From the listing below, pull each line that includes "down".

=== Begin Enclosure ===

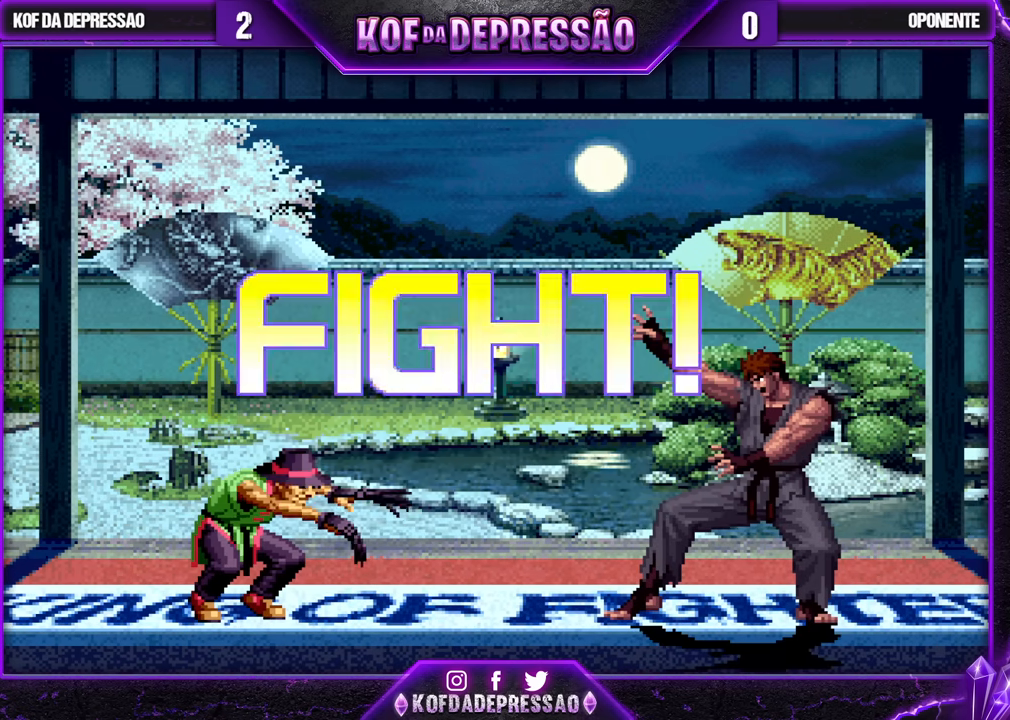
{"dt_ms": 500, "buttons": ["CROSS"], "left_stick": "up", "events": [[50, "TRIANGLE", "up"], [67, "CROSS", "up"], [67, "SQUARE", "up"], [317, "left_stick", "down"], [417, "left_stick", "up"], [450, "CROSS", "down"]]}
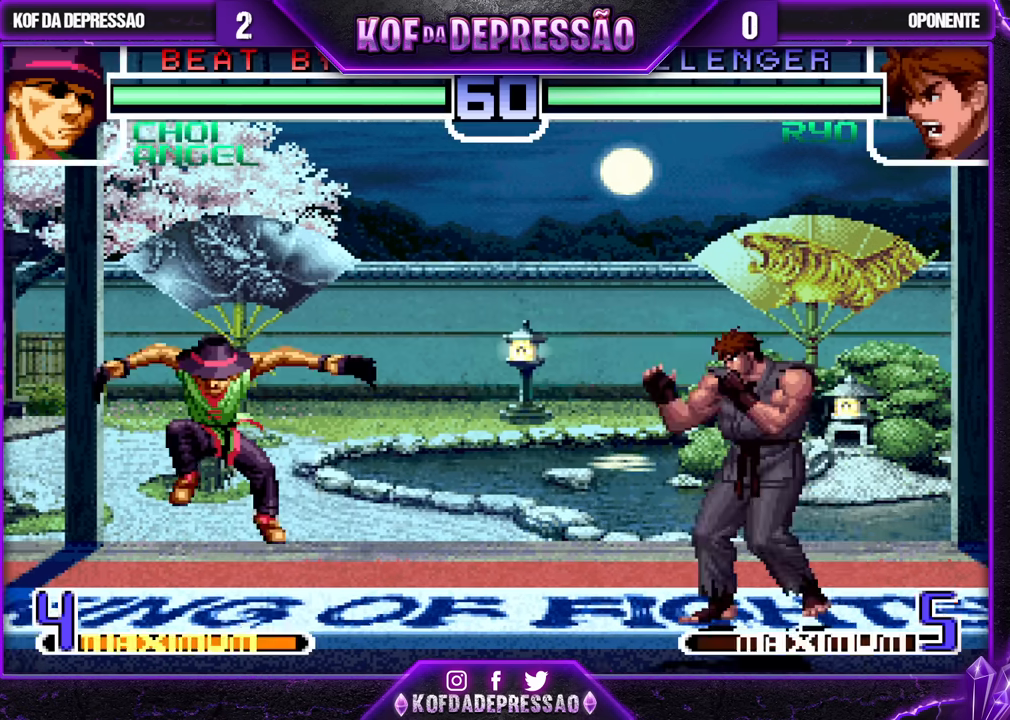
{"dt_ms": 500, "buttons": [], "left_stick": "center", "events": [[33, "CROSS", "up"], [67, "left_stick", "center"]]}
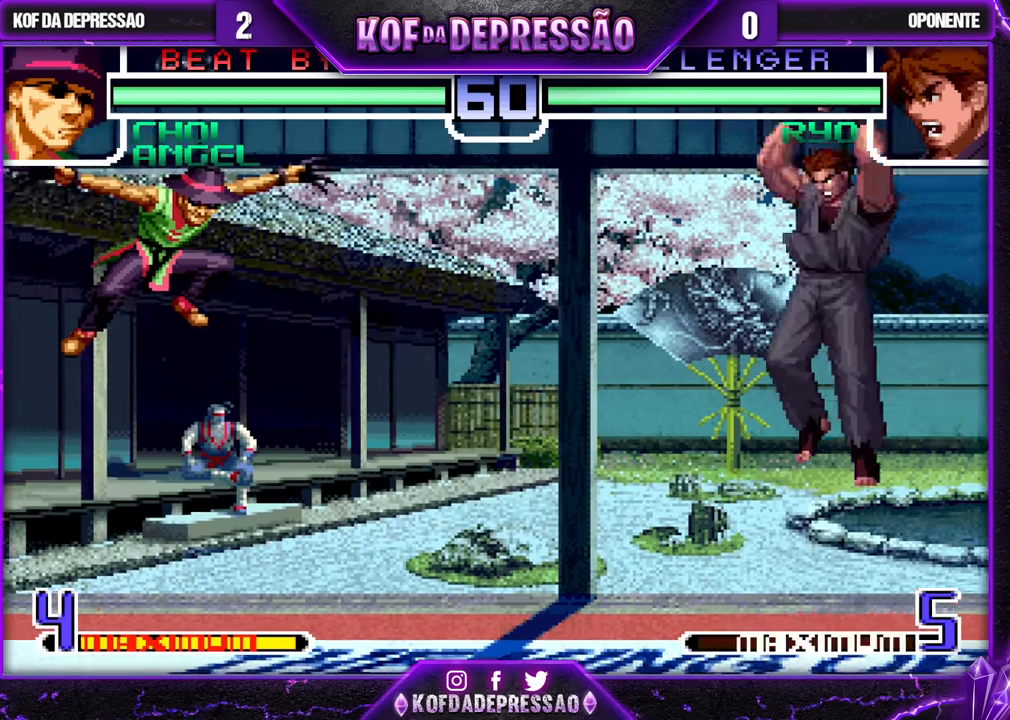
{"dt_ms": 500, "buttons": [], "left_stick": "up-right", "events": [[83, "left_stick", "down"], [200, "left_stick", "up-right"]]}
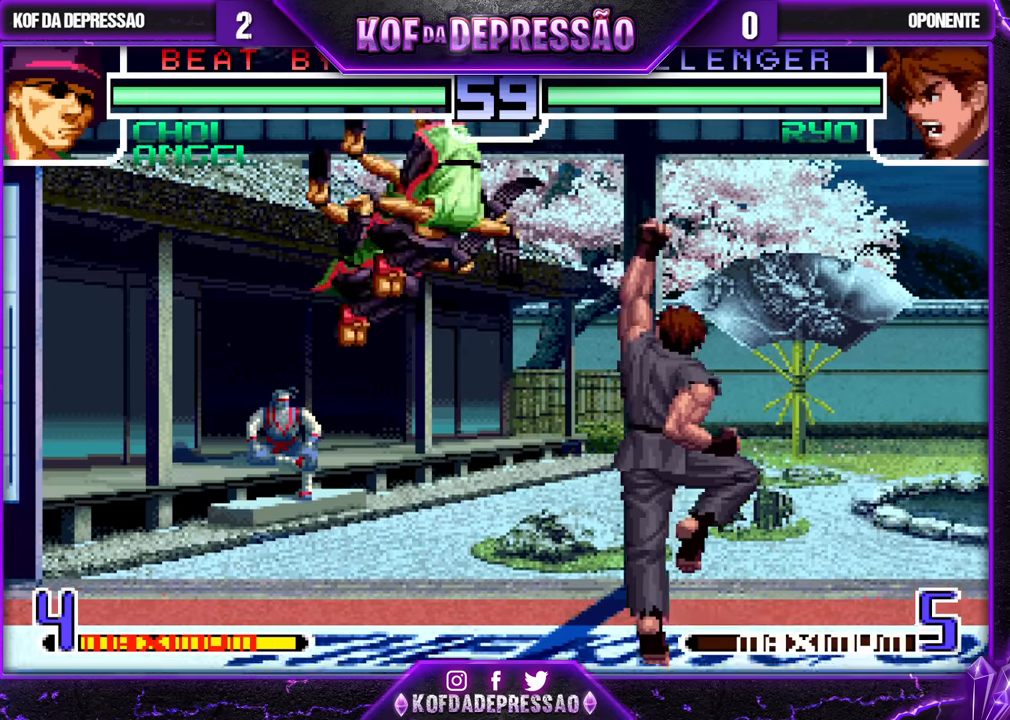
{"dt_ms": 500, "buttons": [], "left_stick": "center", "events": [[50, "left_stick", "center"], [233, "R1", "down"], [383, "R1", "up"]]}
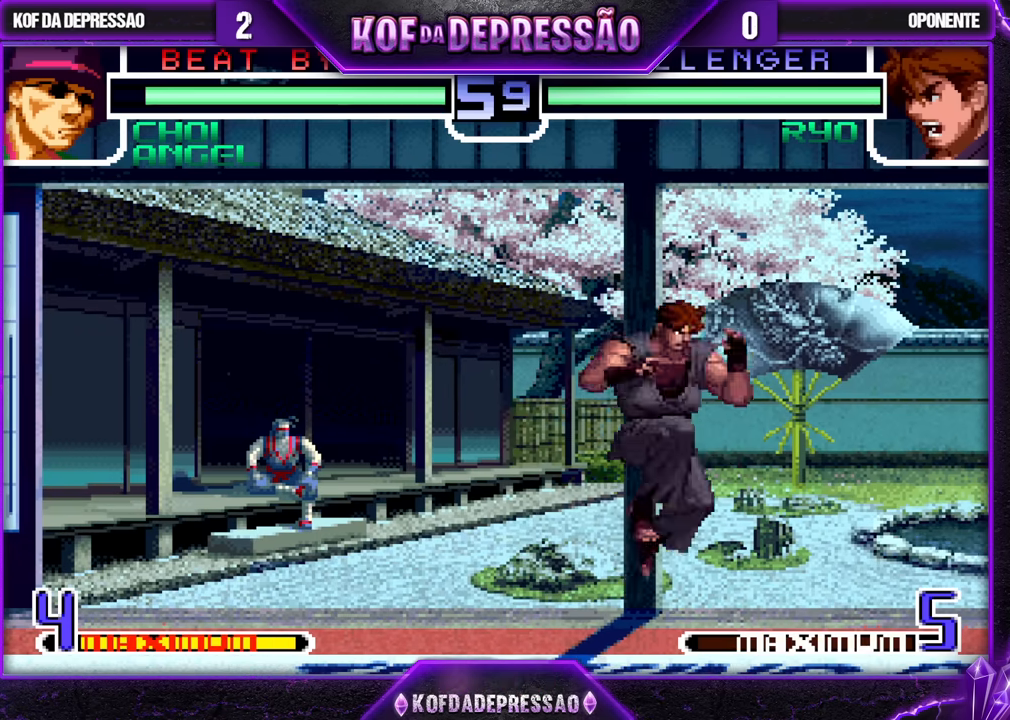
{"dt_ms": 500, "buttons": [], "left_stick": "center", "events": []}
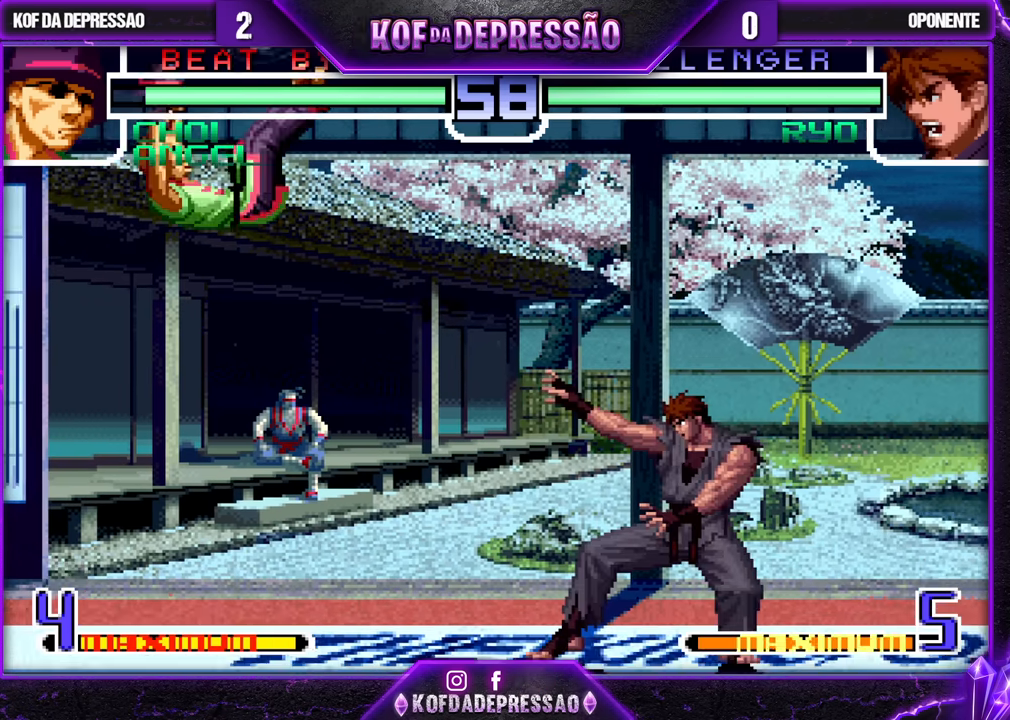
{"dt_ms": 500, "buttons": ["CROSS", "SQUARE", "TRIANGLE"], "left_stick": "center", "events": [[217, "CROSS", "down"], [217, "SQUARE", "down"], [217, "TRIANGLE", "down"], [233, "CROSS", "up"], [250, "TRIANGLE", "up"], [267, "SQUARE", "up"], [350, "CROSS", "down"], [350, "SQUARE", "down"], [350, "TRIANGLE", "down"], [417, "CROSS", "up"], [417, "SQUARE", "up"], [417, "TRIANGLE", "up"], [450, "TRIANGLE", "down"], [467, "CROSS", "down"], [467, "SQUARE", "down"]]}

=== End Enclosure ===

TASK SOLUTION:
{"dt_ms": 500, "buttons": ["CROSS"], "left_stick": "up", "events": [[50, "TRIANGLE", "up"], [67, "CROSS", "up"], [67, "SQUARE", "up"], [317, "left_stick", "down"], [417, "left_stick", "up"], [450, "CROSS", "down"]]}
{"dt_ms": 500, "buttons": [], "left_stick": "up-right", "events": [[83, "left_stick", "down"], [200, "left_stick", "up-right"]]}
{"dt_ms": 500, "buttons": [], "left_stick": "center", "events": [[50, "left_stick", "center"], [233, "R1", "down"], [383, "R1", "up"]]}
{"dt_ms": 500, "buttons": ["CROSS", "SQUARE", "TRIANGLE"], "left_stick": "center", "events": [[217, "CROSS", "down"], [217, "SQUARE", "down"], [217, "TRIANGLE", "down"], [233, "CROSS", "up"], [250, "TRIANGLE", "up"], [267, "SQUARE", "up"], [350, "CROSS", "down"], [350, "SQUARE", "down"], [350, "TRIANGLE", "down"], [417, "CROSS", "up"], [417, "SQUARE", "up"], [417, "TRIANGLE", "up"], [450, "TRIANGLE", "down"], [467, "CROSS", "down"], [467, "SQUARE", "down"]]}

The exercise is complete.